The Balanescu Quartet appeared on two contrasting albums in 1995; 'Bryars: The Last Days: String Quartets Nos. 1&2' was their rendering of Gavin Bryars' compositions, while 'Spread Your Wings' saw them teaming up with contemporary psychedelic space rockers Spiritualized Electric Mainline. Jason Pierce, SEM's mainman, had heard the Quartet on 'Possessed', and asked them to contribute to his album. "It was very much common ground," Pierce said at the time. "Kraftwerk were never cold, it's soul music but constructed with machines." The Quartet also performed in a televised Channel 4 contemporary opera 'Camera' and accompanied Campagnie Philip Saire at the UK premiere of 'La Nebuleuse de Crabe', then consolidated their versatile appeal by backing ABC singer Martin Fry at the 1995 Dream Ball at London's Le Palais.

Alexander Balanescu had also been working on the score for Philip Haas' film Angels And Insects, based on the AS Byatt novella of the same name. Upgrading to a 15 piece orchestra and produced by Claire Connors he composed and performed the entire soundtrack.
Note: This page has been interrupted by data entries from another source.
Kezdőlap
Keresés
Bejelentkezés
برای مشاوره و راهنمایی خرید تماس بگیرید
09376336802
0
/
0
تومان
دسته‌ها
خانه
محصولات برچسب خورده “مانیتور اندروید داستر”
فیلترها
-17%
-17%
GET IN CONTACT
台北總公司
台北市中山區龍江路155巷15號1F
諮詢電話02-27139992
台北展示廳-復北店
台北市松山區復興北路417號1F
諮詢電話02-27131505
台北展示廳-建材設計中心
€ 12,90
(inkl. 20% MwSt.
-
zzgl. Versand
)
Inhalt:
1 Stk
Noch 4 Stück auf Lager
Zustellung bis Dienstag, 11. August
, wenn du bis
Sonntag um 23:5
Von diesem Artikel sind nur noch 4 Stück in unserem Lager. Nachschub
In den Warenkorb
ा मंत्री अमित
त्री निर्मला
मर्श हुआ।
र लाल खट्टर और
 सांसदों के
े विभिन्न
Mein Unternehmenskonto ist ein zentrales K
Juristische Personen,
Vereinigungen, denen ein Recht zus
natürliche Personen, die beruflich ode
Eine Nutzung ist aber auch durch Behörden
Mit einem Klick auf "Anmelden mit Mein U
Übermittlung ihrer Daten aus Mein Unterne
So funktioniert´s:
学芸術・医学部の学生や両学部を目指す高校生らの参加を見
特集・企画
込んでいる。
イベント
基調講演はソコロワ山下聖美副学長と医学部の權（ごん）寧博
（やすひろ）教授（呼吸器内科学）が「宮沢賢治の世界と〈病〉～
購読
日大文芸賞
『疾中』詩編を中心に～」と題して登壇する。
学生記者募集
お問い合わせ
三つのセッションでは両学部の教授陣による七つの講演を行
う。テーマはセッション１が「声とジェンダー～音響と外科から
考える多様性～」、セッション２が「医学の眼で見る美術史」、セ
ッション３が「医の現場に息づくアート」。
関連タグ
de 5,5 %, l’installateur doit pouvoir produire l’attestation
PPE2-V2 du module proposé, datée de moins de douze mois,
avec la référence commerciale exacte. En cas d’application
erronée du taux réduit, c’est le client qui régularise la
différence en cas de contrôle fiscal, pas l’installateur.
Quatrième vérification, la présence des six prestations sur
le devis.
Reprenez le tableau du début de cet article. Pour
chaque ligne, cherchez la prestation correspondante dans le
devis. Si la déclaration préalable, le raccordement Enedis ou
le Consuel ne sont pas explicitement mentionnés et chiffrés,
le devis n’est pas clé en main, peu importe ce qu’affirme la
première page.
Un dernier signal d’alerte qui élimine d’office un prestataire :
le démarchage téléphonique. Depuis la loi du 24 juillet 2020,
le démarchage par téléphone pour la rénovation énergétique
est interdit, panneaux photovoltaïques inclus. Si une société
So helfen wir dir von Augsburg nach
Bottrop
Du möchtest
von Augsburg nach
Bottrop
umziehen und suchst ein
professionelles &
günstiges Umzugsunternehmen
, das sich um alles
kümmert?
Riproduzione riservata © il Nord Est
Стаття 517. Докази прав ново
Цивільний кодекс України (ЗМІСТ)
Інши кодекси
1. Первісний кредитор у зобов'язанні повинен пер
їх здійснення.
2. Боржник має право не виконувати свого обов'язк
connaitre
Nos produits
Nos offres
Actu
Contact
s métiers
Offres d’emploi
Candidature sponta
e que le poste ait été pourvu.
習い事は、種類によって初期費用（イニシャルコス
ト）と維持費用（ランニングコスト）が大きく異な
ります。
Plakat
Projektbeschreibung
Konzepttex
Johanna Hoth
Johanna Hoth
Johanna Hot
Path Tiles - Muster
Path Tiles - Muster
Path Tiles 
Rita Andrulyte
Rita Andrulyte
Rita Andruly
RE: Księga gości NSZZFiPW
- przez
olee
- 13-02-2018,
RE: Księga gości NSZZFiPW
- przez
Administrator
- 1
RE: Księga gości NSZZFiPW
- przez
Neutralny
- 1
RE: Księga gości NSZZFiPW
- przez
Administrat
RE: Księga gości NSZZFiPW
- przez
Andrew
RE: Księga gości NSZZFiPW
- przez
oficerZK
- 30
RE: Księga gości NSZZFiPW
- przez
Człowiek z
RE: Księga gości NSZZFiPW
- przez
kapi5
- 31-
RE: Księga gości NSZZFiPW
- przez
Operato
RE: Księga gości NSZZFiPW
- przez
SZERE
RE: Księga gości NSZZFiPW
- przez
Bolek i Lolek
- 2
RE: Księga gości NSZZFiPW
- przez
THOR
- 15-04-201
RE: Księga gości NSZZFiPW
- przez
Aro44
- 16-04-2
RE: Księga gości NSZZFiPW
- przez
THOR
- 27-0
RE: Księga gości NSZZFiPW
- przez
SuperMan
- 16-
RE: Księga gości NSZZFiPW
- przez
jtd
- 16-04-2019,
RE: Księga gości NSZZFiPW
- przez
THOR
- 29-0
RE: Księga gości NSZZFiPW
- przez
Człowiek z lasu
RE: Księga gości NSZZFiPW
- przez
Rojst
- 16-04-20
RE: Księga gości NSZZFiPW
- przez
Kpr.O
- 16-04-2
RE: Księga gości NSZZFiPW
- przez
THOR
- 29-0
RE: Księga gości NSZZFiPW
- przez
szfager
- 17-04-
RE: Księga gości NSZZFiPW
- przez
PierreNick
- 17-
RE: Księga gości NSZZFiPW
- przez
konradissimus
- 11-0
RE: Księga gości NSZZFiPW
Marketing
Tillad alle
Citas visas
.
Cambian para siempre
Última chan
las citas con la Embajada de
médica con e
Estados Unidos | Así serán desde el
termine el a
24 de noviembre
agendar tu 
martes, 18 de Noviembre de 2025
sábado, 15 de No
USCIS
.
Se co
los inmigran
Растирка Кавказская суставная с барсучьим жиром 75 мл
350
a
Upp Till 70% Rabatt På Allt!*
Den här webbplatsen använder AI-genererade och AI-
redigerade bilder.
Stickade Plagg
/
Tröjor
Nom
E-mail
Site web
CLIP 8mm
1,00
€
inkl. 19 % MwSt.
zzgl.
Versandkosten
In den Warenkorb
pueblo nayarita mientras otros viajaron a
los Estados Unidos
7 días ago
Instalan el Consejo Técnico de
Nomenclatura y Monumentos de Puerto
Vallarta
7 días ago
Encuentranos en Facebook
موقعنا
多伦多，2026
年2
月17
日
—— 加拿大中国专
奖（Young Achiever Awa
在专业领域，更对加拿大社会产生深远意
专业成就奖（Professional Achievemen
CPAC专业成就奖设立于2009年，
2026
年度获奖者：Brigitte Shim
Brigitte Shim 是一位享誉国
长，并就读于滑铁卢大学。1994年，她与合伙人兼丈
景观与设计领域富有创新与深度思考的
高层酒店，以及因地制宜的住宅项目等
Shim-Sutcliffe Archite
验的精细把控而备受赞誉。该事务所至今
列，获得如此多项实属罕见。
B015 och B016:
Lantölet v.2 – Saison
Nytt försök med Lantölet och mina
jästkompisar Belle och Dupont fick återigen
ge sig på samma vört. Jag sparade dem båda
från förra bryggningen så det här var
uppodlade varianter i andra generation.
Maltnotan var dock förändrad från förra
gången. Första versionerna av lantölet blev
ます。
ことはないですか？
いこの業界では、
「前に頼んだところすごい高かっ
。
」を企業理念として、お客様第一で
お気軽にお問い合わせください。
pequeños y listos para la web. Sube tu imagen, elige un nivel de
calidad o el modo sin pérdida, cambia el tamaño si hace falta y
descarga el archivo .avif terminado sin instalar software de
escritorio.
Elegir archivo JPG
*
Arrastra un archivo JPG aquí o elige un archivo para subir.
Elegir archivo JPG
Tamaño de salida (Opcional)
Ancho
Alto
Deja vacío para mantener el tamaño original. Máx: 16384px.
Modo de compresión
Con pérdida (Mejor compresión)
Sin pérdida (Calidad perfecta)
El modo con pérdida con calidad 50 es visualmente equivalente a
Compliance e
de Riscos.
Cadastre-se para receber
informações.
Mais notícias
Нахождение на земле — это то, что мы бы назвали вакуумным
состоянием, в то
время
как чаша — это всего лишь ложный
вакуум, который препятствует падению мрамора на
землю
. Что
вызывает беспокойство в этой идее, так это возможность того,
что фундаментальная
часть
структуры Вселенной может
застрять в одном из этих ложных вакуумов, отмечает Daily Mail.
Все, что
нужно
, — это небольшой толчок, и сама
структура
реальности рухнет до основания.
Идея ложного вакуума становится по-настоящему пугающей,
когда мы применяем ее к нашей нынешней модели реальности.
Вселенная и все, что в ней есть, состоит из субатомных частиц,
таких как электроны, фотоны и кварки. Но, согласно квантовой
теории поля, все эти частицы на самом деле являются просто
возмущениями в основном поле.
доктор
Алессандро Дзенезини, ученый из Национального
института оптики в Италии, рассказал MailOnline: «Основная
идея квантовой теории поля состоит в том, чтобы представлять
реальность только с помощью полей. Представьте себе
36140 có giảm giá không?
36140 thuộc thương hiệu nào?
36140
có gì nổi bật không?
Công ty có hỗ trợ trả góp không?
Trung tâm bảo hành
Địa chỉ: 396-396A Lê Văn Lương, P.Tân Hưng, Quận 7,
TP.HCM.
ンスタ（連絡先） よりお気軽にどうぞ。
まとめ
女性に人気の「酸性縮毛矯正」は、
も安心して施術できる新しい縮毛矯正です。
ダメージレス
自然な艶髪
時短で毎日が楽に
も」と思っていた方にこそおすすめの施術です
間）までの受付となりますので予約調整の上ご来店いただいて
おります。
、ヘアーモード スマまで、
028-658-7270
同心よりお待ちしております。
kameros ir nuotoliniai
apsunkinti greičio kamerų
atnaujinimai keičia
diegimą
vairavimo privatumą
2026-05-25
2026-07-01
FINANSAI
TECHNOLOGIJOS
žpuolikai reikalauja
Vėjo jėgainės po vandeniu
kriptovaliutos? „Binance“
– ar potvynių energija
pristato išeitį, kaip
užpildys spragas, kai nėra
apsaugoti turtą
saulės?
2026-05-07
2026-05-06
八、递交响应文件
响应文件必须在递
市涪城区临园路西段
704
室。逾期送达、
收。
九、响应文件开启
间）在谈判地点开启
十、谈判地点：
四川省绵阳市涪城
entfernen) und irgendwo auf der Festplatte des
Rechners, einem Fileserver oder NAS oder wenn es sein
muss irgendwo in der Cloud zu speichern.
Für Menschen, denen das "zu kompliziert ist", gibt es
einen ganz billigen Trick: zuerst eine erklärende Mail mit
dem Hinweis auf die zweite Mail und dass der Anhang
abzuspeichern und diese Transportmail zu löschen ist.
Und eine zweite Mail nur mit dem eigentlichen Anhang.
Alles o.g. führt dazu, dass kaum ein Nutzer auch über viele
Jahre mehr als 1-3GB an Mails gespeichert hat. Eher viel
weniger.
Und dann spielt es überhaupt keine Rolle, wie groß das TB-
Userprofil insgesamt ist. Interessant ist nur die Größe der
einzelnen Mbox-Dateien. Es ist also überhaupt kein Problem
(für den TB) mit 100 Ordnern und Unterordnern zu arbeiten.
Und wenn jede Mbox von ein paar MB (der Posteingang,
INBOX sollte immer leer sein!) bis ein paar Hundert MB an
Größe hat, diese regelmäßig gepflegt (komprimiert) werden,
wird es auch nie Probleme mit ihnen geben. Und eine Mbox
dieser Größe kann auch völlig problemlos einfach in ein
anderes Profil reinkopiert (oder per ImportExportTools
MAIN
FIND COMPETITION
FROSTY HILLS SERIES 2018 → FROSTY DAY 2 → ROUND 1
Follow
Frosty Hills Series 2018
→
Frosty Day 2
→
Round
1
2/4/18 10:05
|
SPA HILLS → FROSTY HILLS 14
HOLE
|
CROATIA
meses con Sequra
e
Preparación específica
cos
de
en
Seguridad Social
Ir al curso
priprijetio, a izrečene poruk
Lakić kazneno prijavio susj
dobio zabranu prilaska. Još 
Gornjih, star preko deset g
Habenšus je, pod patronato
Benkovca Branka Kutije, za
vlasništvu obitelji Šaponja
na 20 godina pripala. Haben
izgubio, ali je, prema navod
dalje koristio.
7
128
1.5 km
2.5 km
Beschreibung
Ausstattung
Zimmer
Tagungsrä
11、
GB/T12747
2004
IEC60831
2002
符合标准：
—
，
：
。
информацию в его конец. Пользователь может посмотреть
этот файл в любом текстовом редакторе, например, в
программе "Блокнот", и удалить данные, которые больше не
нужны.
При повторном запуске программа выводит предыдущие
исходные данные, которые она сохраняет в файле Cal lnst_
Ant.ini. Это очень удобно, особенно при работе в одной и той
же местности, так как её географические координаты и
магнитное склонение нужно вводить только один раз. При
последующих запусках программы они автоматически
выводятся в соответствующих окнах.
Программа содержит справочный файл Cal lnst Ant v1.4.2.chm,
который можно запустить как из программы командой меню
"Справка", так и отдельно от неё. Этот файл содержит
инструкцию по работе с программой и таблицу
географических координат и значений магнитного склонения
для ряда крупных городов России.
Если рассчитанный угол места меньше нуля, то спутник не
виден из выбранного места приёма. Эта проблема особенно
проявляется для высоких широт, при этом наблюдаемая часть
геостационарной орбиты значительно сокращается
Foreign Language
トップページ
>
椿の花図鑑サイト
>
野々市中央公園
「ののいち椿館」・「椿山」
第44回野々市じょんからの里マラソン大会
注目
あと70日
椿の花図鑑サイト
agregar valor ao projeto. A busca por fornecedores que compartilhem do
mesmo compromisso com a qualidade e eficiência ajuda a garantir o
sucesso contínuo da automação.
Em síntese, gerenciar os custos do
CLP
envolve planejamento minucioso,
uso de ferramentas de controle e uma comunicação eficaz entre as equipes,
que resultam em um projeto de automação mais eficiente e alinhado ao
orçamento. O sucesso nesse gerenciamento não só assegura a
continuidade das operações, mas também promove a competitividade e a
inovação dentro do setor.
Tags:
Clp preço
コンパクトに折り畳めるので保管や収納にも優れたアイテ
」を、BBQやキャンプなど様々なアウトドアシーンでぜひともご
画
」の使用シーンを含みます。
The Quartet also appeared in two scenes of the film, dressed in full Victorian costume. "Balanescu shows himself a composer who manipulates his cues so deftly that the joins become imperceptible," wrote Ikon, "while the Quartet's music is lyrical, fluid and subtle." The album 'Angels And Insects' was released in February 1996. For the present, Balanescu's aim is to be equally at home in the conservatory, at a pop concert or on MTV.